Although the entries contain pictures, repeat only their words, exactly as written.

··· DATA FOR THIS TASK ···

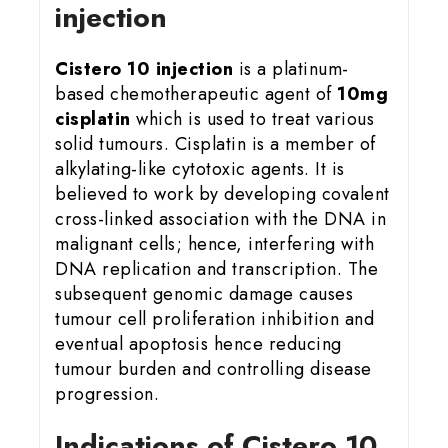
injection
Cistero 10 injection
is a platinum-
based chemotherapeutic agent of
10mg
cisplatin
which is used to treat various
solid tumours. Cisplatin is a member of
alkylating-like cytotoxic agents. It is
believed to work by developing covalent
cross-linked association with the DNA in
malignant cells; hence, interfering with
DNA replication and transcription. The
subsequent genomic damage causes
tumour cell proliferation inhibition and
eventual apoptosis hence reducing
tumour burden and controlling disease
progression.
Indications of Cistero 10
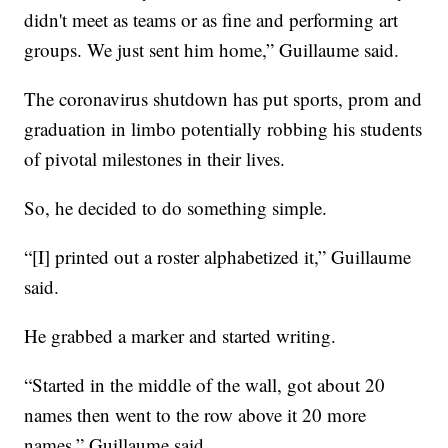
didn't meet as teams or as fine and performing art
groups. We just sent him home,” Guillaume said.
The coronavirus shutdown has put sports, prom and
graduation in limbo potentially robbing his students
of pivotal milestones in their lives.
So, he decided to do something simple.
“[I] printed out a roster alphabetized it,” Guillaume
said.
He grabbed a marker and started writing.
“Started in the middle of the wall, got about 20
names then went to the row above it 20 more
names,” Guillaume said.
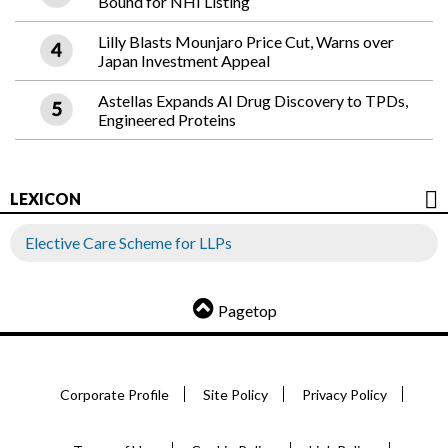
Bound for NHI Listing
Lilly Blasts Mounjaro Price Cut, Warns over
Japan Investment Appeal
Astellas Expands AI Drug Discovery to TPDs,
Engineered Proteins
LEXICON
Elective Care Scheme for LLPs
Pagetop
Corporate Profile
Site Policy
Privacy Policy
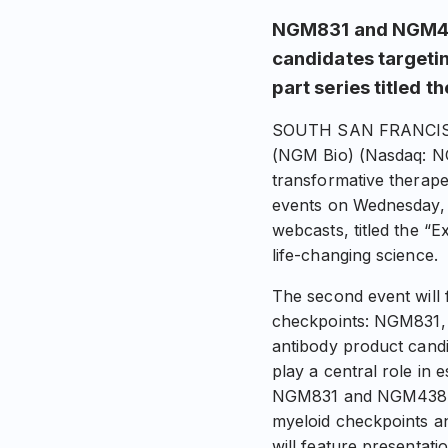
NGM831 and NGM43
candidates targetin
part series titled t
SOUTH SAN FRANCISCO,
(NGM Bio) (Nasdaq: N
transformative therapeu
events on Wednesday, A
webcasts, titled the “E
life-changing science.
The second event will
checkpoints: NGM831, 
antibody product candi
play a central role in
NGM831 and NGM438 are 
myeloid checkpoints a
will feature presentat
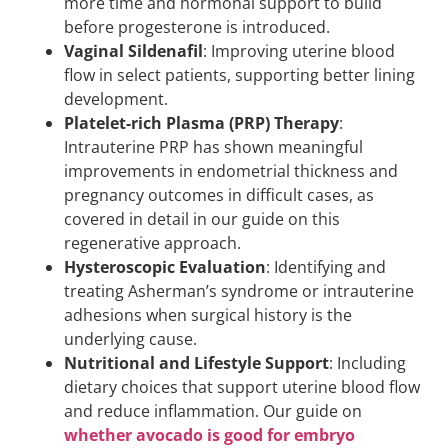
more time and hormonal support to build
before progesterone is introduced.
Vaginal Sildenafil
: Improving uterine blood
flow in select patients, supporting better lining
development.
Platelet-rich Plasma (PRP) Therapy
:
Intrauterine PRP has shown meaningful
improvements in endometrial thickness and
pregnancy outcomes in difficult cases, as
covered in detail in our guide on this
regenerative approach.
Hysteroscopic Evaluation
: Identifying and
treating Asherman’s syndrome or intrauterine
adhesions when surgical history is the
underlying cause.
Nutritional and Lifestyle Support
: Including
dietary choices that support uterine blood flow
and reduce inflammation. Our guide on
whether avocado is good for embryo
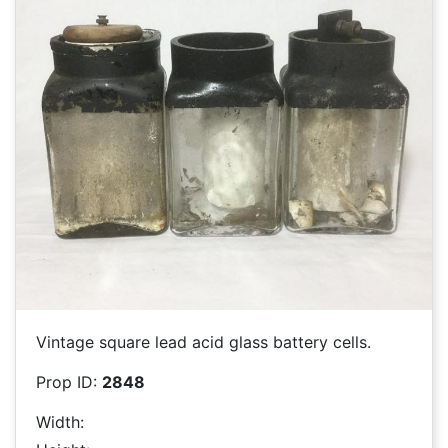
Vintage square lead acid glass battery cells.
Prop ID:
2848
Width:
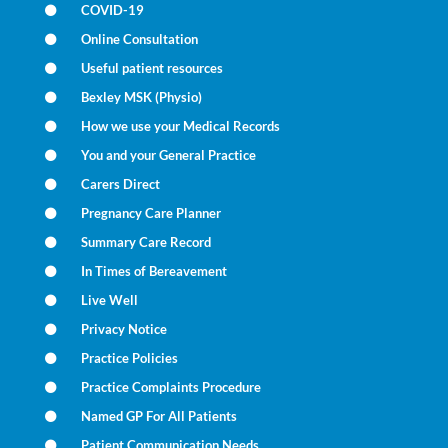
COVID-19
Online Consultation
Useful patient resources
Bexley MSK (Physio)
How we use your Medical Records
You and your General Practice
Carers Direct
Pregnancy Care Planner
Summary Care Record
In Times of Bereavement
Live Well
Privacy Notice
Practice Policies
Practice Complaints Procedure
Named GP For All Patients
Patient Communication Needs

···

• ANSWER BELOW
injection
Cistero 10 injection
is a platinum-
based chemotherapeutic agent of
10mg
cisplatin
which is used to treat various
solid tumours. Cisplatin is a member of
alkylating-like cytotoxic agents. It is
believed to work by developing covalent
cross-linked association with the DNA in
malignant cells; hence, interfering with
DNA replication and transcription. The
subsequent genomic damage causes
tumour cell proliferation inhibition and
eventual apoptosis hence reducing
tumour burden and controlling disease
progression.
Indications of Cistero 10
didn't meet as teams or as fine and performing art
groups. We just sent him home,” Guillaume said.
The coronavirus shutdown has put sports, prom and
graduation in limbo potentially robbing his students
of pivotal milestones in their lives.
So, he decided to do something simple.
“[I] printed out a roster alphabetized it,” Guillaume
said.
He grabbed a marker and started writing.
“Started in the middle of the wall, got about 20
names then went to the row above it 20 more
names,” Guillaume said.
Bound for NHI Listing
Lilly Blasts Mounjaro Price Cut, Warns over
Japan Investment Appeal
Astellas Expands AI Drug Discovery to TPDs,
Engineered Proteins
LEXICON
Elective Care Scheme for LLPs
Pagetop
Corporate Profile
Site Policy
Privacy Policy
NGM831 and NGM43
candidates targetin
part series titled t
SOUTH SAN FRANCISCO,
(NGM Bio) (Nasdaq: N
transformative therapeu
events on Wednesday, A
webcasts, titled the “E
life-changing science.
The second event will
checkpoints: NGM831, 
antibody product candi
play a central role in
NGM831 and NGM438 are 
myeloid checkpoints a
will feature presentat
more time and hormonal support to build
before progesterone is introduced.
Vaginal Sildenafil
: Improving uterine blood
flow in select patients, supporting better lining
development.
Platelet-rich Plasma (PRP) Therapy
:
Intrauterine PRP has shown meaningful
improvements in endometrial thickness and
pregnancy outcomes in difficult cases, as
covered in detail in our guide on this
regenerative approach.
Hysteroscopic Evaluation
: Identifying and
treating Asherman’s syndrome or intrauterine
adhesions when surgical history is the
underlying cause.
Nutritional and Lifestyle Support
: Including
dietary choices that support uterine blood flow
and reduce inflammation. Our guide on
whether avocado is good for embryo
Vintage square lead acid glass battery cells.
Prop ID:
2848
Width:
COVID-19
Online Consultation
Useful patient resources
Bexley MSK (Physio)
How we use your Medical Records
You and your General Practice
Carers Direct
Pregnancy Care Planner
Summary Care Record
In Times of Bereavement
Live Well
Privacy Notice
Practice Policies
Practice Complaints Procedure
Named GP For All Patients
Patient Communication Needs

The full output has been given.